(Records for the exercise Opens)

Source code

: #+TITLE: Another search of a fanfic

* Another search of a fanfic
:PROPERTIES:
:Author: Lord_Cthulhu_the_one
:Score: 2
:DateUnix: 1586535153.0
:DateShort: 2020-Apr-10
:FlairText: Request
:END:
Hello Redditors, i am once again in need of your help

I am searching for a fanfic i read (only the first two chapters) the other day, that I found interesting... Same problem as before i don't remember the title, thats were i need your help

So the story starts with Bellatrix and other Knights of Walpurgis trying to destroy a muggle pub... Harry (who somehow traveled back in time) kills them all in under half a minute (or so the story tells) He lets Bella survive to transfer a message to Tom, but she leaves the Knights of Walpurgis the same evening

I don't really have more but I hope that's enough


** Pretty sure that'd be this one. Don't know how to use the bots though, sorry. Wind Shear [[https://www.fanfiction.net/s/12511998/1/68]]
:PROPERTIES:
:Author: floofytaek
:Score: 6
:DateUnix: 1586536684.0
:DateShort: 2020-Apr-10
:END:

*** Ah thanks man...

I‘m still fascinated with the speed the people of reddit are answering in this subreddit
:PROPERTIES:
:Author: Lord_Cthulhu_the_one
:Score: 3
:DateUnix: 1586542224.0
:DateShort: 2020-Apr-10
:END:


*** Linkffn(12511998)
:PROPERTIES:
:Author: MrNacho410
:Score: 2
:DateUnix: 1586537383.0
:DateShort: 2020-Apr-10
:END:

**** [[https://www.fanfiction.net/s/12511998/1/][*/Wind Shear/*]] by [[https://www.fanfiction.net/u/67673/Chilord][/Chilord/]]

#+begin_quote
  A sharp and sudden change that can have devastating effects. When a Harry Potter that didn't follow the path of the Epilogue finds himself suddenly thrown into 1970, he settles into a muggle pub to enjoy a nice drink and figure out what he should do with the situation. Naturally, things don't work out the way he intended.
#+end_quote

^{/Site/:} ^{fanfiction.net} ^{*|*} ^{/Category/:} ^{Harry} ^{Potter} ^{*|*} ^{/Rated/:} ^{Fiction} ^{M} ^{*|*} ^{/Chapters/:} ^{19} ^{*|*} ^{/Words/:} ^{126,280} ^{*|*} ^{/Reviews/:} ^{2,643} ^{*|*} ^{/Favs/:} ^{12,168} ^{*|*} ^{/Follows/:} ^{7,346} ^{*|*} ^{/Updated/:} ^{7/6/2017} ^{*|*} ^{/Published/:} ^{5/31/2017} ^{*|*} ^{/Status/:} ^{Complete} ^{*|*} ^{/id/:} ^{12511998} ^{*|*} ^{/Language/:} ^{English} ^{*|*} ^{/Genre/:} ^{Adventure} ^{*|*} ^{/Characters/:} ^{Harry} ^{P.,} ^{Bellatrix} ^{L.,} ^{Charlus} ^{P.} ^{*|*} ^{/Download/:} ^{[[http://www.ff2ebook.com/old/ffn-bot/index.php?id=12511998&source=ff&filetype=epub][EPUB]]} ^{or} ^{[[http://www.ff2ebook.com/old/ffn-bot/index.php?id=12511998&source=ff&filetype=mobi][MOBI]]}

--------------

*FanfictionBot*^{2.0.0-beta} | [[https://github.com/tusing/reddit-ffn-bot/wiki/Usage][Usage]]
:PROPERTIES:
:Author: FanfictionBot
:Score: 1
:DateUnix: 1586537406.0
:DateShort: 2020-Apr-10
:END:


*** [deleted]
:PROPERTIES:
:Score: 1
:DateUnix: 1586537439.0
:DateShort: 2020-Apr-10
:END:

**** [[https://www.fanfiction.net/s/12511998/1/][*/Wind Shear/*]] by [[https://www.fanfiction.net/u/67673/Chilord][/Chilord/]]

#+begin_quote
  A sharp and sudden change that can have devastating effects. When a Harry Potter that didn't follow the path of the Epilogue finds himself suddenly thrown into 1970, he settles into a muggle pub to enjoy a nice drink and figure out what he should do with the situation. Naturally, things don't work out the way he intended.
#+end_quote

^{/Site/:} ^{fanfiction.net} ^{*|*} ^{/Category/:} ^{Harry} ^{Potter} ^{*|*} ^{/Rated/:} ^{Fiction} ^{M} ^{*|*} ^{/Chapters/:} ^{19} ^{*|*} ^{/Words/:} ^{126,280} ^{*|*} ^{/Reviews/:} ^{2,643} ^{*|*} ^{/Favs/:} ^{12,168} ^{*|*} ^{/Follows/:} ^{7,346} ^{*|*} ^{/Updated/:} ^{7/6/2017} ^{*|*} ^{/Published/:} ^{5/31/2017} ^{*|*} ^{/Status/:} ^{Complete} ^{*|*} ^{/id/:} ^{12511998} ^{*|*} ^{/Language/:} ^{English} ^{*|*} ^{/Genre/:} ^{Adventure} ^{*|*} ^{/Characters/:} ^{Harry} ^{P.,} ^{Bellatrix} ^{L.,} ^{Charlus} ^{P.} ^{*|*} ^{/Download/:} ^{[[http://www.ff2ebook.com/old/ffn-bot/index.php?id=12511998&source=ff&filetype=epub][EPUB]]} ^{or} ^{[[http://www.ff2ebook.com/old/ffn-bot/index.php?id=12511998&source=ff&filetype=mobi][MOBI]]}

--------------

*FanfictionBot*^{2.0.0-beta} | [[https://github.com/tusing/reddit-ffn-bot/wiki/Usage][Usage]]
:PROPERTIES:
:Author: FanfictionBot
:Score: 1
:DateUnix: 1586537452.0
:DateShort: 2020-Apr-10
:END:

(Records for the exercise Closes)

Task goal:
Your response must contain all of the records, copied exactly.

Result:
Source code

: #+TITLE: Another search of a fanfic

* Another search of a fanfic
:PROPERTIES:
:Author: Lord_Cthulhu_the_one
:Score: 2
:DateUnix: 1586535153.0
:DateShort: 2020-Apr-10
:FlairText: Request
:END:
Hello Redditors, i am once again in need of your help

I am searching for a fanfic i read (only the first two chapters) the other day, that I found interesting... Same problem as before i don't remember the title, thats were i need your help

So the story starts with Bellatrix and other Knights of Walpurgis trying to destroy a muggle pub... Harry (who somehow traveled back in time) kills them all in under half a minute (or so the story tells) He lets Bella survive to transfer a message to Tom, but she leaves the Knights of Walpurgis the same evening

I don't really have more but I hope that's enough


** Pretty sure that'd be this one. Don't know how to use the bots though, sorry. Wind Shear [[https://www.fanfiction.net/s/12511998/1/68]]
:PROPERTIES:
:Author: floofytaek
:Score: 6
:DateUnix: 1586536684.0
:DateShort: 2020-Apr-10
:END:

*** Ah thanks man...

I‘m still fascinated with the speed the people of reddit are answering in this subreddit
:PROPERTIES:
:Author: Lord_Cthulhu_the_one
:Score: 3
:DateUnix: 1586542224.0
:DateShort: 2020-Apr-10
:END:


*** Linkffn(12511998)
:PROPERTIES:
:Author: MrNacho410
:Score: 2
:DateUnix: 1586537383.0
:DateShort: 2020-Apr-10
:END:

**** [[https://www.fanfiction.net/s/12511998/1/][*/Wind Shear/*]] by [[https://www.fanfiction.net/u/67673/Chilord][/Chilord/]]

#+begin_quote
  A sharp and sudden change that can have devastating effects. When a Harry Potter that didn't follow the path of the Epilogue finds himself suddenly thrown into 1970, he settles into a muggle pub to enjoy a nice drink and figure out what he should do with the situation. Naturally, things don't work out the way he intended.
#+end_quote

^{/Site/:} ^{fanfiction.net} ^{*|*} ^{/Category/:} ^{Harry} ^{Potter} ^{*|*} ^{/Rated/:} ^{Fiction} ^{M} ^{*|*} ^{/Chapters/:} ^{19} ^{*|*} ^{/Words/:} ^{126,280} ^{*|*} ^{/Reviews/:} ^{2,643} ^{*|*} ^{/Favs/:} ^{12,168} ^{*|*} ^{/Follows/:} ^{7,346} ^{*|*} ^{/Updated/:} ^{7/6/2017} ^{*|*} ^{/Published/:} ^{5/31/2017} ^{*|*} ^{/Status/:} ^{Complete} ^{*|*} ^{/id/:} ^{12511998} ^{*|*} ^{/Language/:} ^{English} ^{*|*} ^{/Genre/:} ^{Adventure} ^{*|*} ^{/Characters/:} ^{Harry} ^{P.,} ^{Bellatrix} ^{L.,} ^{Charlus} ^{P.} ^{*|*} ^{/Download/:} ^{[[http://www.ff2ebook.com/old/ffn-bot/index.php?id=12511998&source=ff&filetype=epub][EPUB]]} ^{or} ^{[[http://www.ff2ebook.com/old/ffn-bot/index.php?id=12511998&source=ff&filetype=mobi][MOBI]]}

--------------

*FanfictionBot*^{2.0.0-beta} | [[https://github.com/tusing/reddit-ffn-bot/wiki/Usage][Usage]]
:PROPERTIES:
:Author: FanfictionBot
:Score: 1
:DateUnix: 1586537406.0
:DateShort: 2020-Apr-10
:END:


*** [deleted]
:PROPERTIES:
:Score: 1
:DateUnix: 1586537439.0
:DateShort: 2020-Apr-10
:END:

**** [[https://www.fanfiction.net/s/12511998/1/][*/Wind Shear/*]] by [[https://www.fanfiction.net/u/67673/Chilord][/Chilord/]]

#+begin_quote
  A sharp and sudden change that can have devastating effects. When a Harry Potter that didn't follow the path of the Epilogue finds himself suddenly thrown into 1970, he settles into a muggle pub to enjoy a nice drink and figure out what he should do with the situation. Naturally, things don't work out the way he intended.
#+end_quote

^{/Site/:} ^{fanfiction.net} ^{*|*} ^{/Category/:} ^{Harry} ^{Potter} ^{*|*} ^{/Rated/:} ^{Fiction} ^{M} ^{*|*} ^{/Chapters/:} ^{19} ^{*|*} ^{/Words/:} ^{126,280} ^{*|*} ^{/Reviews/:} ^{2,643} ^{*|*} ^{/Favs/:} ^{12,168} ^{*|*} ^{/Follows/:} ^{7,346} ^{*|*} ^{/Updated/:} ^{7/6/2017} ^{*|*} ^{/Published/:} ^{5/31/2017} ^{*|*} ^{/Status/:} ^{Complete} ^{*|*} ^{/id/:} ^{12511998} ^{*|*} ^{/Language/:} ^{English} ^{*|*} ^{/Genre/:} ^{Adventure} ^{*|*} ^{/Characters/:} ^{Harry} ^{P.,} ^{Bellatrix} ^{L.,} ^{Charlus} ^{P.} ^{*|*} ^{/Download/:} ^{[[http://www.ff2ebook.com/old/ffn-bot/index.php?id=12511998&source=ff&filetype=epub][EPUB]]} ^{or} ^{[[http://www.ff2ebook.com/old/ffn-bot/index.php?id=12511998&source=ff&filetype=mobi][MOBI]]}

--------------

*FanfictionBot*^{2.0.0-beta} | [[https://github.com/tusing/reddit-ffn-bot/wiki/Usage][Usage]]
:PROPERTIES:
:Author: FanfictionBot
:Score: 1
:DateUnix: 1586537452.0
:DateShort: 2020-Apr-10
:END:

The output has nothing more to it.